Bad Architecture

Today while doing my transit research for the Miami TriRail System I came across Opa-Locka station. Interesting name, I thought as I zoomed into the station on Google Earth. Checking first for handicap accessible egresseses, I found an escalator concealed within a hideous concrete turret and an outer wall of paste-y, pastel-striped patterns. Meanwhile, the station looked as if it had come straight out of Disney’s Aladdin. What the hell was going on? Did SFRTA (South Florida Regional Transportation Authority) blow their budget trying to recreate the Oriental Express?

I zoomed out only to discover that the station was located at 480 Ali Baba Avenue, not far from Sultan Avenue and Sesame Street. Sure Florida is no stranger to kitsch, but I began to wonder if everyone in public works had missed that whole, you know, post-colonial, Edward Saidian discourse about the danger of exoticizing the East.

Wishing to investigate further, I went to the town of Opa-Locka’s site. Despite a lot of broken links, what I learned is that the town was founded in 1926 by 28 registered voters, one of whom was Glen Curtiss. Curtiss’s vision was to develop the town entirely off Arabian Nights. Apparently, the town boasts the largest collection of Moorish Revival architecture in the Western hemisphere (according to Wikipedia) and many of these buildings are recognized and registered by the state as historic places.

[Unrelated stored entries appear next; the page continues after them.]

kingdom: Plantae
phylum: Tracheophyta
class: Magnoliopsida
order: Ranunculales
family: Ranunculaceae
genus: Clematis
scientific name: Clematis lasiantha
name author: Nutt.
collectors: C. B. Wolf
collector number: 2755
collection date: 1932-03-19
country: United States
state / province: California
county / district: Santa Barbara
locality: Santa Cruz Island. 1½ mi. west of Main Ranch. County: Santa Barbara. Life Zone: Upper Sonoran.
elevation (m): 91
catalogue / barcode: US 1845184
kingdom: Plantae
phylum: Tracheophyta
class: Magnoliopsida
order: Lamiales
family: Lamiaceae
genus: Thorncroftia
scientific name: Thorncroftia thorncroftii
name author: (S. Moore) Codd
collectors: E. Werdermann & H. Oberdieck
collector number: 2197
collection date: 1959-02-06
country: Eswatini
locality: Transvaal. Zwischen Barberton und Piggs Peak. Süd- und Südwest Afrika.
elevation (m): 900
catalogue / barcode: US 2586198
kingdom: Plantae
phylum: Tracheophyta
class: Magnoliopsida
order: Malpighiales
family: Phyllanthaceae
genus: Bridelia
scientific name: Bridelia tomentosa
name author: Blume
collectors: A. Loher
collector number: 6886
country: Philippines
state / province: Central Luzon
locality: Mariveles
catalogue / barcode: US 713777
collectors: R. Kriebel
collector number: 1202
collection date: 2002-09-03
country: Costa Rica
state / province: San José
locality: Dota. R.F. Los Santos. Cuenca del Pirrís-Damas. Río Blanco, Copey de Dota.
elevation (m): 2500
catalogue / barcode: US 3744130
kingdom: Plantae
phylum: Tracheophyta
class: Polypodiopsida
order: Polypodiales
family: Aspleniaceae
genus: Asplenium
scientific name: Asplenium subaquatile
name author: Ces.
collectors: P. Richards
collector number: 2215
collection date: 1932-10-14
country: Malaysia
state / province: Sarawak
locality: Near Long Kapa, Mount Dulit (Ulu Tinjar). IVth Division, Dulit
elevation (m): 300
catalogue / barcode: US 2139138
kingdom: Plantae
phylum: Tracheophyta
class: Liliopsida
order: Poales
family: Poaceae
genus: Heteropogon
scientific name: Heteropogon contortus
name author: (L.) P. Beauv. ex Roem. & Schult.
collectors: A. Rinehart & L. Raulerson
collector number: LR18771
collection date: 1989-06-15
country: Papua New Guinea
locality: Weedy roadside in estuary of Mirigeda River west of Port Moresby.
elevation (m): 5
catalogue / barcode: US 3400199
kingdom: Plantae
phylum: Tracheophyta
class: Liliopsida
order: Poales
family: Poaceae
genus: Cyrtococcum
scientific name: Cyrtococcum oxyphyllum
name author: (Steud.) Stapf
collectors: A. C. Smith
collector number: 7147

It seems to me there is a correlation between warm weather and fantasy architecture. That and the American tendency to take everything literally. I have no idea who Glen Curtiss was, maybe he spent so much time in the Middle East prior to South Florida that the only way he could possible tolerate this new town was to recreate that far away place. But, I’m pretty sure that’s not how it went. In my mind, Opa-Locka is a good example of how the more we try to recreate what we perceive to be reality, the further away from it we become.